(Saved data entries)
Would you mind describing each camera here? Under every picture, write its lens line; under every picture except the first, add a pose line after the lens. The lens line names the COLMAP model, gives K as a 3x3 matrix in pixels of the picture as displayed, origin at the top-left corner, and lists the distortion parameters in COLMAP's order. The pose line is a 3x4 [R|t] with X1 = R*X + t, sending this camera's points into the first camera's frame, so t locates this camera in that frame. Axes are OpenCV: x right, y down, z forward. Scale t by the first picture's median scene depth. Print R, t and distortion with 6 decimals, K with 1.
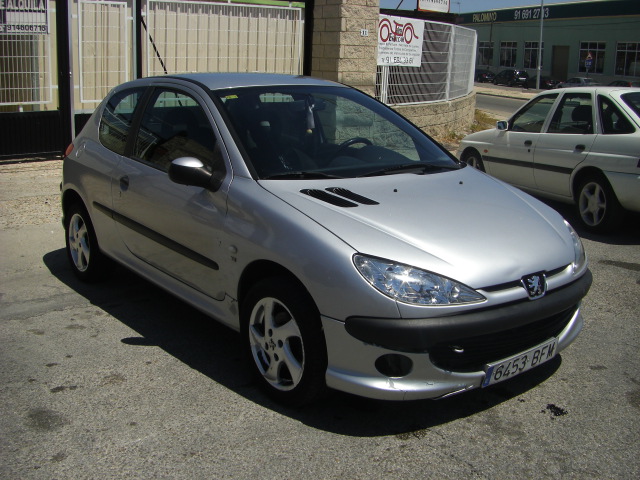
lens RADIAL K [[718.9, 0, 324.1], [0, 718.9, 244.1], [0, 0, 1]] dist [-0.133971, 0.000000]
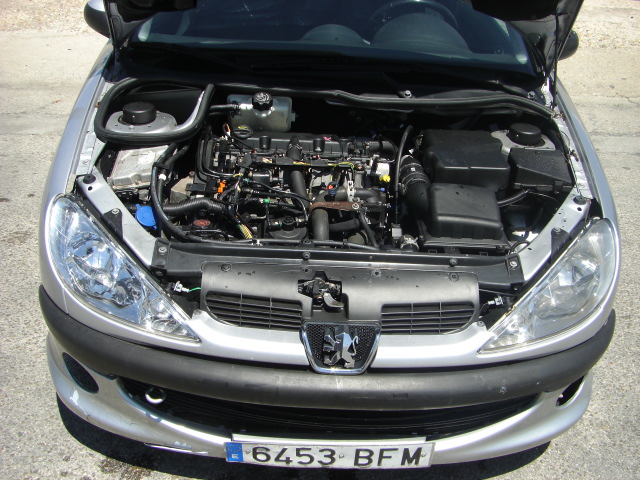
lens RADIAL K [[718.9, 0, 324.0], [0, 718.9, 234.6], [0, 0, 1]] dist [-0.133971, 0.000000]
pose [[0.792050, 0.329455, -0.513923, 0.514547], [-0.191367, 0.933432, 0.303453, -0.173110], [0.579686, -0.142002, 0.802371, 0.564489]]
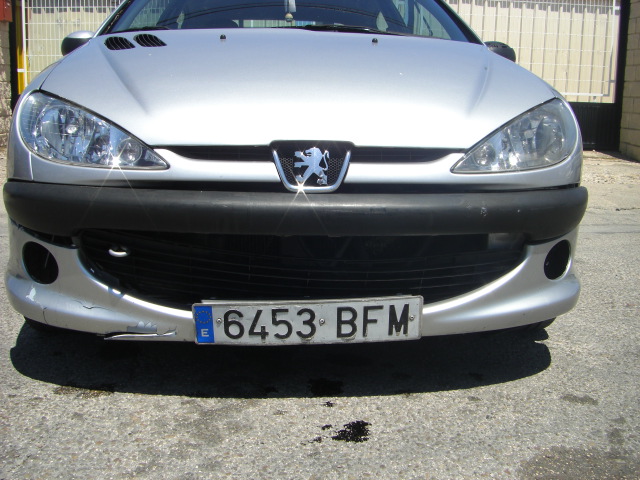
lens RADIAL K [[718.9, 0, 317.7], [0, 718.9, 238.6], [0, 0, 1]] dist [-0.133971, 0.000000]
pose [[0.825605, 0.093466, -0.556454, 0.575228], [-0.135026, 0.990258, -0.034005, 0.122975], [0.547855, 0.103210, 0.830182, 0.561074]]
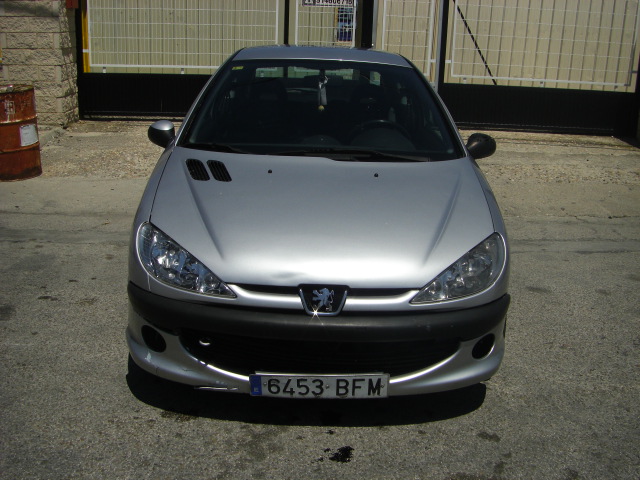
lens RADIAL K [[718.9, 0, 315.8], [0, 718.9, 244.0], [0, 0, 1]] dist [-0.133971, 0.000000]
pose [[0.786285, 0.183439, -0.590005, 0.757581], [-0.166407, 0.982498, 0.083703, -0.074194], [0.595033, 0.032367, 0.803049, 0.298906]]
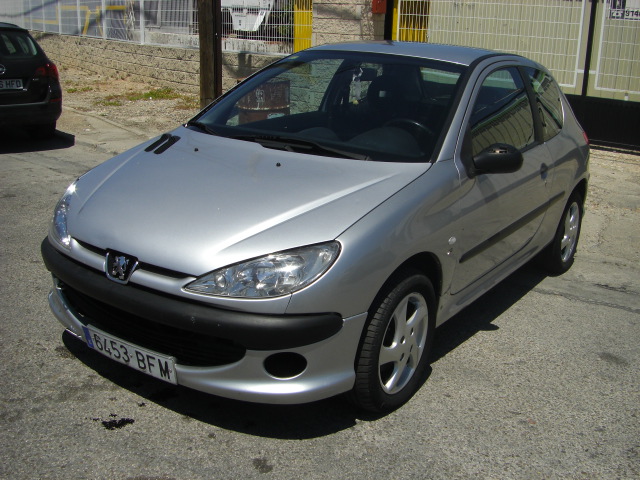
lens RADIAL K [[718.9, 0, 314.7], [0, 718.9, 241.8], [0, 0, 1]] dist [-0.133971, 0.000000]
pose [[0.285223, 0.266425, -0.920688, 1.118426], [-0.274598, 0.943037, 0.187823, -0.192087], [0.918283, 0.199248, 0.342135, 0.888035]]
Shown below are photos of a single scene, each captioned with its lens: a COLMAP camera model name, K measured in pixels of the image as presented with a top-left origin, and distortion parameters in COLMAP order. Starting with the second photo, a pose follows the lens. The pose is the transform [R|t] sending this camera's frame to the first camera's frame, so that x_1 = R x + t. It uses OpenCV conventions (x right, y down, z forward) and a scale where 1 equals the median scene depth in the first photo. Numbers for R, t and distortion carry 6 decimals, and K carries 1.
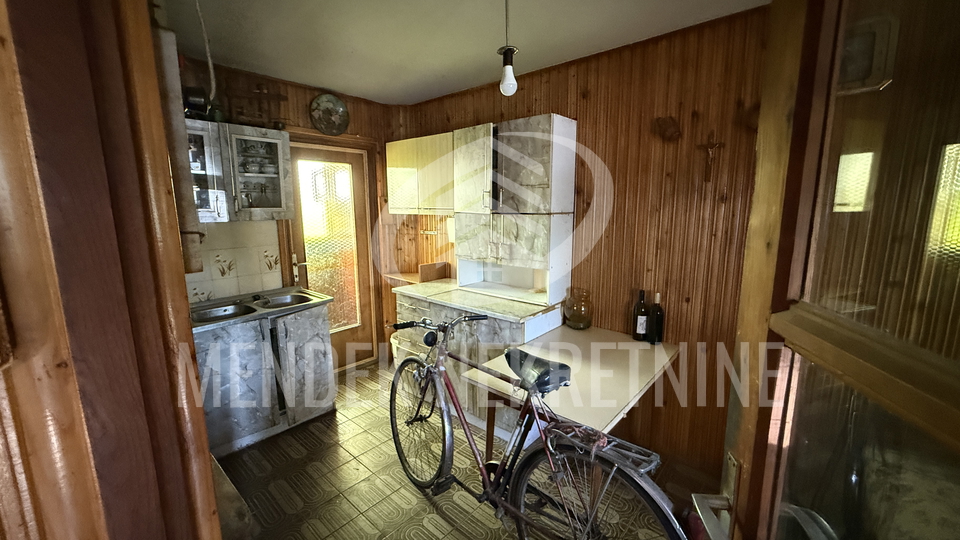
lens RADIAL K [[383.4, 0, 478.7], [0, 383.4, 268.7], [0, 0, 1]] dist [-0.000554, 0.000222]
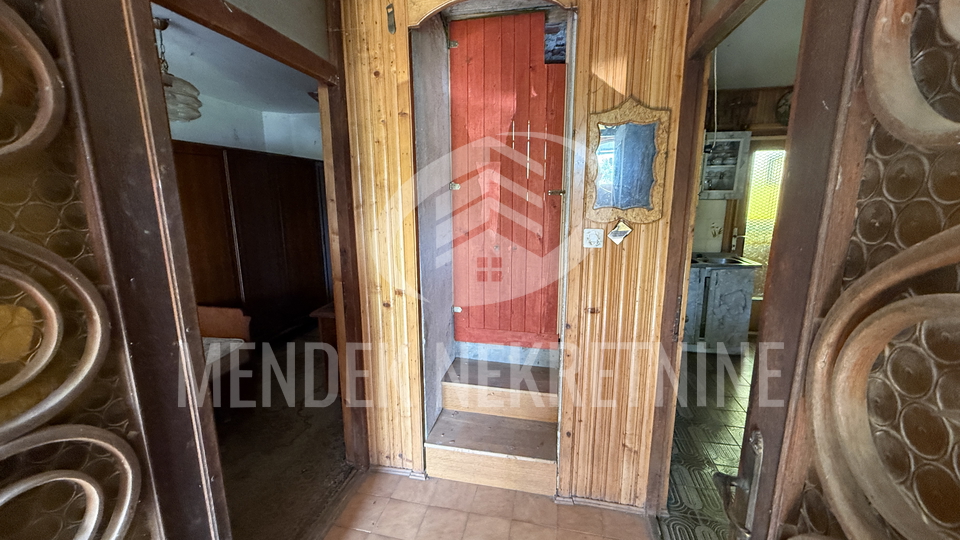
lens RADIAL K [[383.4, 0, 478.7], [0, 383.4, 268.7], [0, 0, 1]] dist [-0.000554, 0.000222]
pose [[0.496676, 0.173762, -0.850365, 0.223466], [-0.138340, 0.983078, 0.120080, 0.070254], [0.856840, 0.057998, 0.512309, -0.416959]]
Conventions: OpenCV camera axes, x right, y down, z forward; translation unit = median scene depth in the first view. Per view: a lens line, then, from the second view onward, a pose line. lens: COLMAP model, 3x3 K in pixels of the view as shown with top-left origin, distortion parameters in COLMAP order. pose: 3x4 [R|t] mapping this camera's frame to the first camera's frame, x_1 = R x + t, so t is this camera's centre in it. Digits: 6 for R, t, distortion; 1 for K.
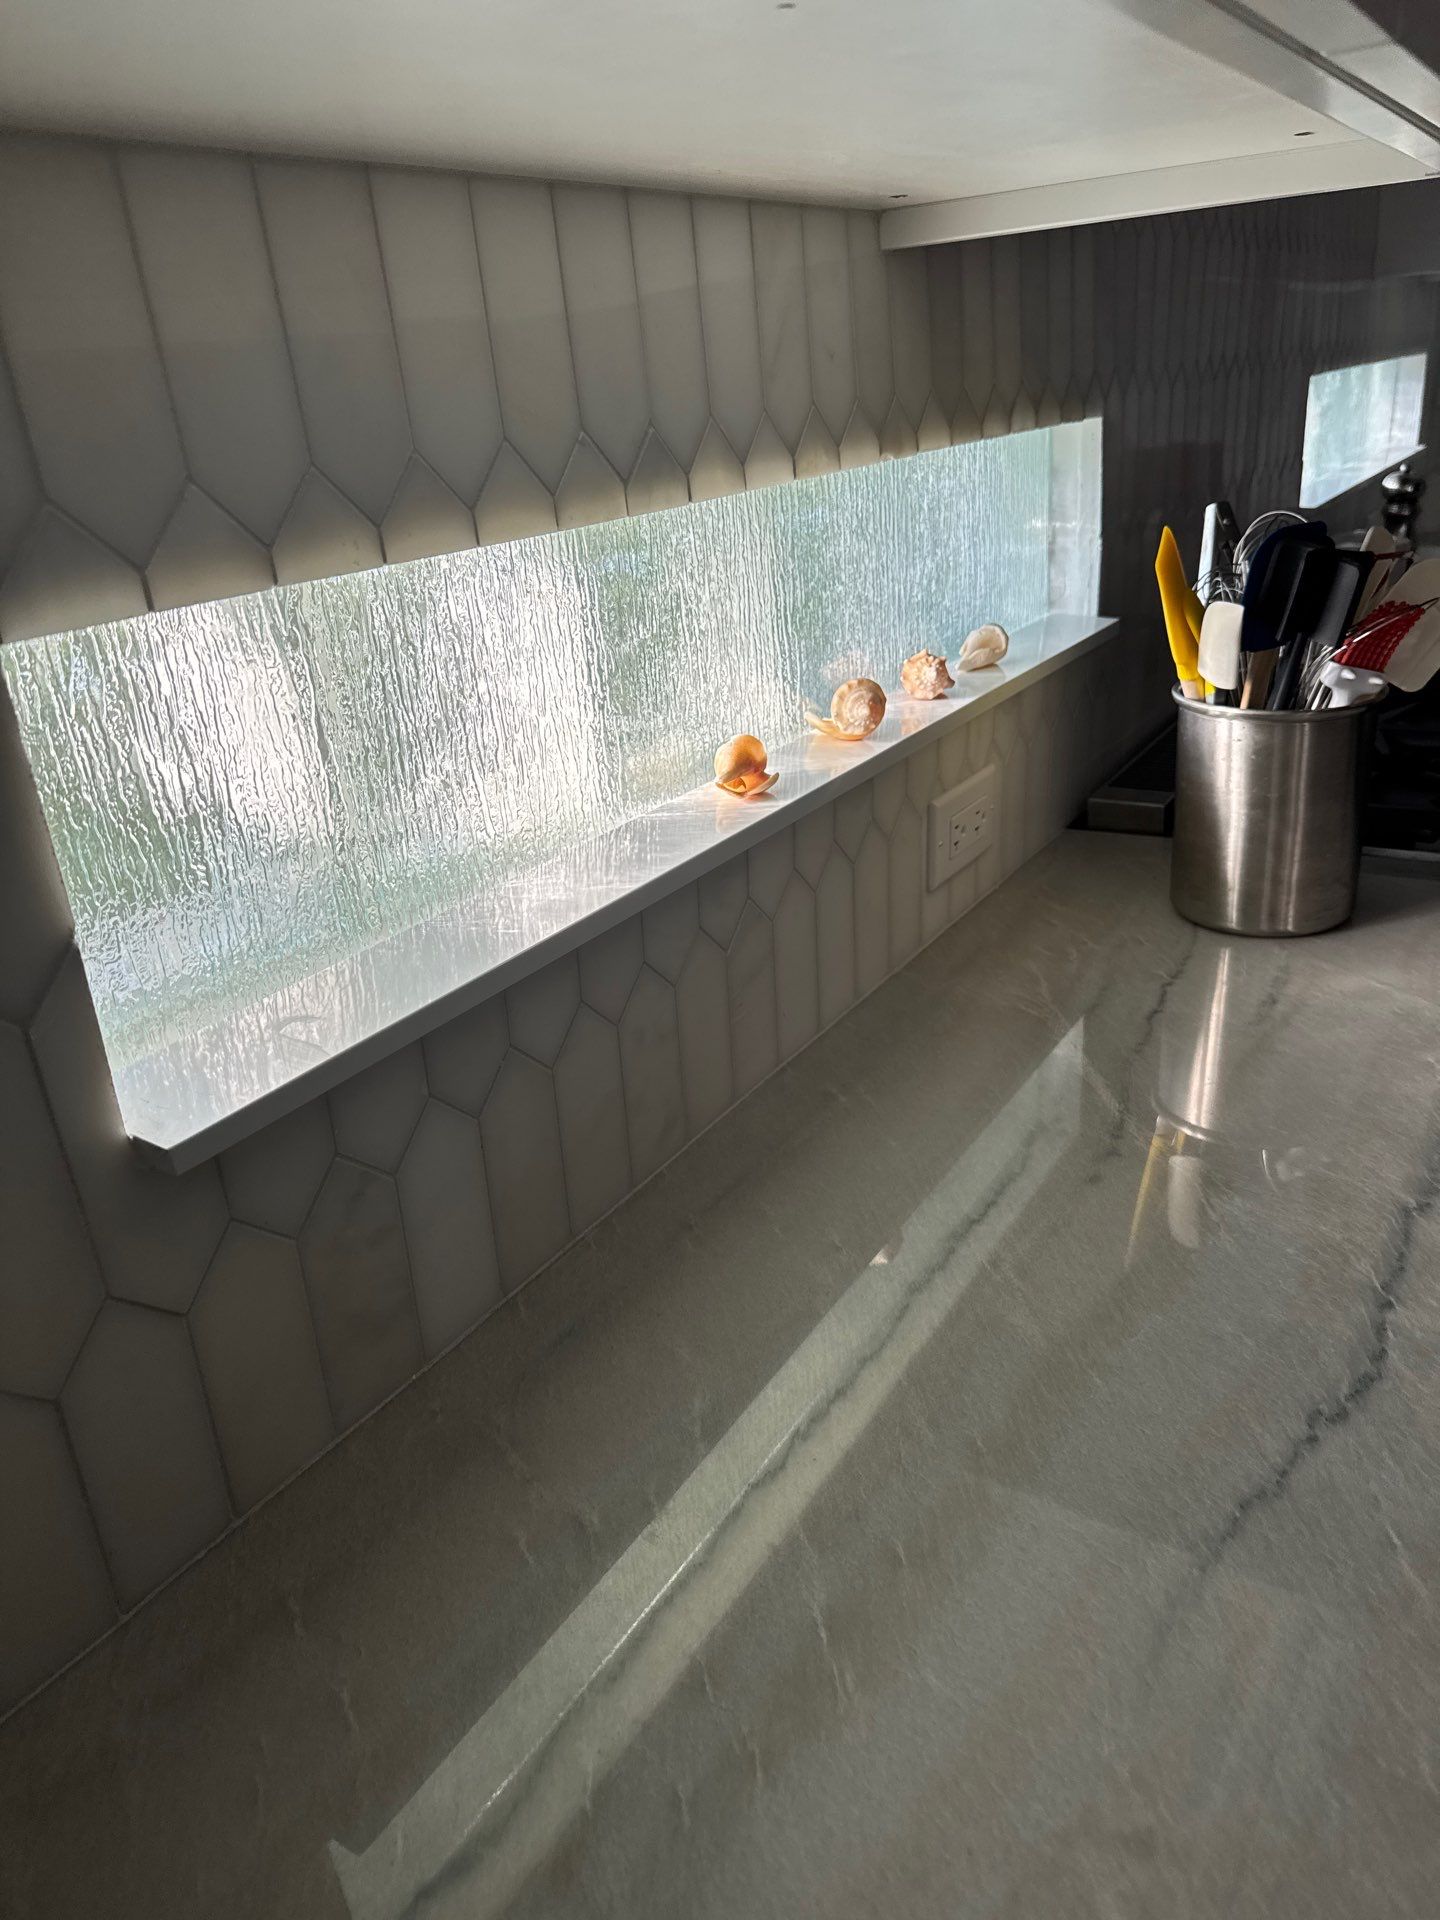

INSTRUCTIONS FOR THE TASK ▸
Would you return all the data exactly as given, minus the pictures?

ANSWER ▸
Would you mind describing each camera here? Under every picture, write its lens line; under every picture except the first, add a pose line after the lens. The lens line names the COLMAP model, gives K as a 3x3 matrix in pixels of the picture as displayed, origin at the top-left corner, and lists the distortion parameters in COLMAP's order. The pose line is a 3x4 [R|t] with X1 = R*X + t, sending this camera's points into the first camera's frame, so t locates this camera in that frame. Axes are OpenCV: x right, y down, z forward. Scale t by the first picture's median scene depth. Print R, t and distortion with 6 decimals, K with 1.
lens RADIAL K [[718.9, 0, 324.1], [0, 718.9, 244.1], [0, 0, 1]] dist [-0.133971, 0.000000]
lens RADIAL K [[718.9, 0, 324.0], [0, 718.9, 234.6], [0, 0, 1]] dist [-0.133971, 0.000000]
pose [[0.792050, 0.329455, -0.513923, 0.514547], [-0.191367, 0.933432, 0.303453, -0.173110], [0.579686, -0.142002, 0.802371, 0.564489]]
lens RADIAL K [[718.9, 0, 317.7], [0, 718.9, 238.6], [0, 0, 1]] dist [-0.133971, 0.000000]
pose [[0.825605, 0.093466, -0.556454, 0.575228], [-0.135026, 0.990258, -0.034005, 0.122975], [0.547855, 0.103210, 0.830182, 0.561074]]
lens RADIAL K [[718.9, 0, 315.8], [0, 718.9, 244.0], [0, 0, 1]] dist [-0.133971, 0.000000]
pose [[0.786285, 0.183439, -0.590005, 0.757581], [-0.166407, 0.982498, 0.083703, -0.074194], [0.595033, 0.032367, 0.803049, 0.298906]]
lens RADIAL K [[718.9, 0, 314.7], [0, 718.9, 241.8], [0, 0, 1]] dist [-0.133971, 0.000000]
pose [[0.285223, 0.266425, -0.920688, 1.118426], [-0.274598, 0.943037, 0.187823, -0.192087], [0.918283, 0.199248, 0.342135, 0.888035]]
Shown below are photos of a single scene, each captioned with its lens: a COLMAP camera model name, K measured in pixels of the image as presented with a top-left origin, and distortion parameters in COLMAP order. Starting with the second photo, a pose follows the lens. The pose is the transform [R|t] sending this camera's frame to the first camera's frame, so that x_1 = R x + t. It uses OpenCV conventions (x right, y down, z forward) and a scale where 1 equals the median scene depth in the first photo. Numbers for R, t and distortion carry 6 decimals, and K carries 1.
lens RADIAL K [[383.4, 0, 478.7], [0, 383.4, 268.7], [0, 0, 1]] dist [-0.000554, 0.000222]
lens RADIAL K [[383.4, 0, 478.7], [0, 383.4, 268.7], [0, 0, 1]] dist [-0.000554, 0.000222]
pose [[0.496676, 0.173762, -0.850365, 0.223466], [-0.138340, 0.983078, 0.120080, 0.070254], [0.856840, 0.057998, 0.512309, -0.416959]]
Conventions: OpenCV camera axes, x right, y down, z forward; translation unit = median scene depth in the first view. Per view: a lens line, then, from the second view onward, a pose line. lens: COLMAP model, 3x3 K in pixels of the view as shown with top-left origin, distortion parameters in COLMAP order. pose: 3x4 [R|t] mapping this camera's frame to the first camera's frame, x_1 = R x + t, so t is this camera's centre in it. Digits: 6 for R, t, distortion; 1 for K.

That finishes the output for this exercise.